╭─ Record set

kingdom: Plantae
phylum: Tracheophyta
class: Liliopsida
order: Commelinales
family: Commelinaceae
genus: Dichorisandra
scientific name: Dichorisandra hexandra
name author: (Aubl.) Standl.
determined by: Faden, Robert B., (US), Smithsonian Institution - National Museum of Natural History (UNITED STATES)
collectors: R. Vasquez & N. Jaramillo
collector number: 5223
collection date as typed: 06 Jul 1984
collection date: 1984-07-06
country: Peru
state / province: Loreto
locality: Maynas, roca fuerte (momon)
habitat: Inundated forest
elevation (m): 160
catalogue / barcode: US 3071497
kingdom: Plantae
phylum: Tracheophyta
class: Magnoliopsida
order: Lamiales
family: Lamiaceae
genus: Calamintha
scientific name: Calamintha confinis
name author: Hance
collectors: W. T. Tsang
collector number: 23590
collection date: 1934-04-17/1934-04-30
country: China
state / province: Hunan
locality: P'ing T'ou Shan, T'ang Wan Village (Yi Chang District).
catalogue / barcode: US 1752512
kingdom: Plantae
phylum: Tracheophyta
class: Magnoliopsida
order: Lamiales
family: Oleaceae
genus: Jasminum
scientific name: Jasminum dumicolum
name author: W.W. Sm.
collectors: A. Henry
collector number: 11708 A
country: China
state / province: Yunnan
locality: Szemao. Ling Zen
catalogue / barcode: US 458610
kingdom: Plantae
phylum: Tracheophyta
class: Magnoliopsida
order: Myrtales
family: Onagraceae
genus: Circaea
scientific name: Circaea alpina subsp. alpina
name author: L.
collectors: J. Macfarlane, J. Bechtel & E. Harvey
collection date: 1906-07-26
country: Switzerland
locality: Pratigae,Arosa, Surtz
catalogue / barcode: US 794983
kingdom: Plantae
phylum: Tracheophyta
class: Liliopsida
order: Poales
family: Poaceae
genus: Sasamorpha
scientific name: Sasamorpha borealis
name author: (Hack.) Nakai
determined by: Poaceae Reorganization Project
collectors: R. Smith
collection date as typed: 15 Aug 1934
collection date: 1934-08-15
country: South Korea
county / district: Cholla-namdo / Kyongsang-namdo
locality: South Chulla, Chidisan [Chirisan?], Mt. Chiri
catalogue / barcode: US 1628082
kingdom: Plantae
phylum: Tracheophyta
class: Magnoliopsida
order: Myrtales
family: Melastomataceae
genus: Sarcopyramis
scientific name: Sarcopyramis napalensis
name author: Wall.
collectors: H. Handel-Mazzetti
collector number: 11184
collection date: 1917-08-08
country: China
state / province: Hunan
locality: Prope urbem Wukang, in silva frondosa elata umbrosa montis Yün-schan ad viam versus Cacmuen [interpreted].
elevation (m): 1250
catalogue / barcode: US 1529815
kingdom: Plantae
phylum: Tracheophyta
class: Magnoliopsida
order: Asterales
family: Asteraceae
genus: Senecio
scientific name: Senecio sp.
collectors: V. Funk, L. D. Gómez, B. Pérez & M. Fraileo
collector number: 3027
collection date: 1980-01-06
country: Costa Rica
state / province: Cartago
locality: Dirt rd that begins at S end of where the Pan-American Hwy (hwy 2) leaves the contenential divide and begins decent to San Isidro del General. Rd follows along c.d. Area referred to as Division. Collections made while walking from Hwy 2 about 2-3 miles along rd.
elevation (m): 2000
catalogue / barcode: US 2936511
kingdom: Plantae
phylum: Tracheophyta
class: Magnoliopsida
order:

╰─

▶ **Problem statement**: Render every line of the items above as a Markdown table with two columns, Row and Line, numbering the rows and leaving out any blank lines.

▶ **Result of this exercise**:
| Row | Line |
|---|---|
| 1 | kingdom: Plantae |
| 2 | phylum: Tracheophyta |
| 3 | class: Liliopsida |
| 4 | order: Commelinales |
| 5 | family: Commelinaceae |
| 6 | genus: Dichorisandra |
| 7 | scientific name: Dichorisandra hexandra |
| 8 | name author: (Aubl.) Standl. |
| 9 | determined by: Faden, Robert B., (US), Smithsonian Institution - National Museum of Natural History (UNITED STATES) |
| 10 | collectors: R. Vasquez & N. Jaramillo |
| 11 | collector number: 5223 |
| 12 | collection date as typed: 06 Jul 1984 |
| 13 | collection date: 1984-07-06 |
| 14 | country: Peru |
| 15 | state / province: Loreto |
| 16 | locality: Maynas, roca fuerte (momon) |
| 17 | habitat: Inundated forest |
| 18 | elevation (m): 160 |
| 19 | catalogue / barcode: US 3071497 |
| 20 | kingdom: Plantae |
| 21 | phylum: Tracheophyta |
| 22 | class: Magnoliopsida |
| 23 | order: Lamiales |
| 24 | family: Lamiaceae |
| 25 | genus: Calamintha |
| 26 | scientific name: Calamintha confinis |
| 27 | name author: Hance |
| 28 | collectors: W. T. Tsang |
| 29 | collector number: 23590 |
| 30 | collection date: 1934-04-17/1934-04-30 |
| 31 | country: China |
| 32 | state / province: Hunan |
| 33 | locality: P'ing T'ou Shan, T'ang Wan Village (Yi Chang District). |
| 34 | catalogue / barcode: US 1752512 |
| 35 | kingdom: Plantae |
| 36 | phylum: Tracheophyta |
| 37 | class: Magnoliopsida |
| 38 | order: Lamiales |
| 39 | family: Oleaceae |
| 40 | genus: Jasminum |
| 41 | scientific name: Jasminum dumicolum |
| 42 | name author: W.W. Sm. |
| 43 | collectors: A. Henry |
| 44 | collector number: 11708 A |
| 45 | country: China |
| 46 | state / province: Yunnan |
| 47 | locality: Szemao. Ling Zen |
| 48 | catalogue / barcode: US 458610 |
| 49 | kingdom: Plantae |
| 50 | phylum: Tracheophyta |
| 51 | class: Magnoliopsida |
| 52 | order: Myrtales |
| 53 | family: Onagraceae |
| 54 | genus: Circaea |
| 55 | scientific name: Circaea alpina subsp. alpina |
| 56 | name author: L. |
| 57 | collectors: J. Macfarlane, J. Bechtel & E. Harvey |
| 58 | collection date: 1906-07-26 |
| 59 | country: Switzerland |
| 60 | locality: Pratigae,Arosa, Surtz |
| 61 | catalogue / barcode: US 794983 |
| 62 | kingdom: Plantae |
| 63 | phylum: Tracheophyta |
| 64 | class: Liliopsida |
| 65 | order: Poales |
| 66 | family: Poaceae |
| 67 | genus: Sasamorpha |
| 68 | scientific name: Sasamorpha borealis |
| 69 | name author: (Hack.) Nakai |
| 70 | determined by: Poaceae Reorganization Project |
| 71 | collectors: R. Smith |
| 72 | collection date as typed: 15 Aug 1934 |
| 73 | collection date: 1934-08-15 |
| 74 | country: South Korea |
| 75 | county / district: Cholla-namdo / Kyongsang-namdo |
| 76 | locality: South Chulla, Chidisan [Chirisan?], Mt. Chiri |
| 77 | catalogue / barcode: US 1628082 |
| 78 | kingdom: Plantae |
| 79 | phylum: Tracheophyta |
| 80 | class: Magnoliopsida |
| 81 | order: Myrtales |
| 82 | family: Melastomataceae |
| 83 | genus: Sarcopyramis |
| 84 | scientific name: Sarcopyramis napalensis |
| 85 | name author: Wall. |
| 86 | collectors: H. Handel-Mazzetti |
| 87 | collector number: 11184 |
| 88 | collection date: 1917-08-08 |
| 89 | country: China |
| 90 | state / province: Hunan |
| 91 | locality: Prope urbem Wukang, in silva frondosa elata umbrosa montis Yün-schan ad viam versus Cacmuen [interpreted]. |
| 92 | elevation (m): 1250 |
| 93 | catalogue / barcode: US 1529815 |
| 94 | kingdom: Plantae |
| 95 | phylum: Tracheophyta |
| 96 | class: Magnoliopsida |
| 97 | order: Asterales |
| 98 | family: Asteraceae |
| 99 | genus: Senecio |
| 100 | scientific name: Senecio sp. |
| 101 | collectors: V. Funk, L. D. Gómez, B. Pérez & M. Fraileo |
| 102 | collector number: 3027 |
| 103 | collection date: 1980-01-06 |
| 104 | country: Costa Rica |
| 105 | state / province: Cartago |
| 106 | locality: Dirt rd that begins at S end of where the Pan-American Hwy (hwy 2) leaves the contenential divide and begins decent to San Isidro del General. Rd follows along c.d. Area referred to as Division. Collections made while walking from Hwy 2 about 2-3 miles along rd. |
| 107 | elevation (m): 2000 |
| 108 | catalogue / barcode: US 2936511 |
| 109 | kingdom: Plantae |
| 110 | phylum: Tracheophyta |
| 111 | class: Magnoliopsida |
| 112 | order: |